■ **LIST OF TASKS**:
a. Answer these questions using the forum post below.
(i) What amount of memory does the forum post give as the limit a model can run on?
(ii) In what application does the forum post suggest running Gemma 4?
(iii) Which model does the forum post suggest comparing Gemma 4 against?
b. Reproduce word for word the part of the forum post below between "But regardless, the" and "vs cloud today?", inclusive.

____ EXCERPTED PASSAGE

• ikt@aussie.zone
    link
    fedilink
    arrow-up
    2
    ·
    18 hours ago

    But regardless, the main point of the gap is resources

    What makes you think we won’t have the resources in the future?

    Any model that can run on 16GB or less, is not going to be any close in real world tasks, to any other cloud based model. It just cannot be.

    Well you can compare Gemma 4 running in LM Studio on an average gaming PC to ChatGPT3.5 and you tell me? Or is your benchmark purely based on right at this very moment between open source models today vs cloud today?

________
____ PROVIDED RECORDS

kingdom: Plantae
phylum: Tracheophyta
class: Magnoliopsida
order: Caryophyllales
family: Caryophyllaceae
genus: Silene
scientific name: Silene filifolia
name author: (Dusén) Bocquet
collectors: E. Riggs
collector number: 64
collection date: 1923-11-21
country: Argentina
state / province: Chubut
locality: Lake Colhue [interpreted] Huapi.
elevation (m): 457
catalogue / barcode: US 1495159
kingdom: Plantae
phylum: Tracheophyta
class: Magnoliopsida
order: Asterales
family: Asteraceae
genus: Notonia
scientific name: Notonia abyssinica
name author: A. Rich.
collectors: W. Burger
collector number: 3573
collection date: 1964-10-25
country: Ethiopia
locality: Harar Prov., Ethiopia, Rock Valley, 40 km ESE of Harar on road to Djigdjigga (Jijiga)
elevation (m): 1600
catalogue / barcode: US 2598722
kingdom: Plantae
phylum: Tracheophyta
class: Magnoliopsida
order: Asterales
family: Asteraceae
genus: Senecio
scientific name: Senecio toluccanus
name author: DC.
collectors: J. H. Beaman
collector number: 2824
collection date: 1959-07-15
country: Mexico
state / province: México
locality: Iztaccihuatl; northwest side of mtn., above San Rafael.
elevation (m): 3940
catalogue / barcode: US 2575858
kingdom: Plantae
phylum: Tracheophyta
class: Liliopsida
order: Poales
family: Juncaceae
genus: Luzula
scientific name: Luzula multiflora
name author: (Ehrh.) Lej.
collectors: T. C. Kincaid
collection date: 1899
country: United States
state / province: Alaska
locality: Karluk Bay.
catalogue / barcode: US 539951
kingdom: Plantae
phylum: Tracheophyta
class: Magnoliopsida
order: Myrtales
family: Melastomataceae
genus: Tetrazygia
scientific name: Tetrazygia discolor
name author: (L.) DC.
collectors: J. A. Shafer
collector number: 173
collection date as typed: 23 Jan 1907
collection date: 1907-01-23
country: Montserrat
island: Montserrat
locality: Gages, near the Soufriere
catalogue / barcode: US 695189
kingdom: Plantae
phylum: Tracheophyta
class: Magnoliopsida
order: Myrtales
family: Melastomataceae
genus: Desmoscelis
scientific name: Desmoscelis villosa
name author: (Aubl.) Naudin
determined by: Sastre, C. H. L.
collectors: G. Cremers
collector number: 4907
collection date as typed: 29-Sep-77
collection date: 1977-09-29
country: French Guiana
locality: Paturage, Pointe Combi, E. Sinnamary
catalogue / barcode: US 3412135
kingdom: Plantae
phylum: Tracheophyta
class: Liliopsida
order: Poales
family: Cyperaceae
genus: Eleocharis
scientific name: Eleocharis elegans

________

■ **RESULTS FOR EACH TASK**:
a.
(i) 16GB or less
(ii) LM Studio
(iii) ChatGPT3.5

b.
But regardless, the main point of the gap is resources

    What makes you think we won’t have the resources in the future?

    Any model that can run on 16GB or less, is not going to be any close in real world tasks, to any other cloud based model. It just cannot be.

    Well you can compare Gemma 4 running in LM Studio on an average gaming PC to ChatGPT3.5 and you tell me? Or is your benchmark purely based on right at this very moment between open source models today vs cloud today?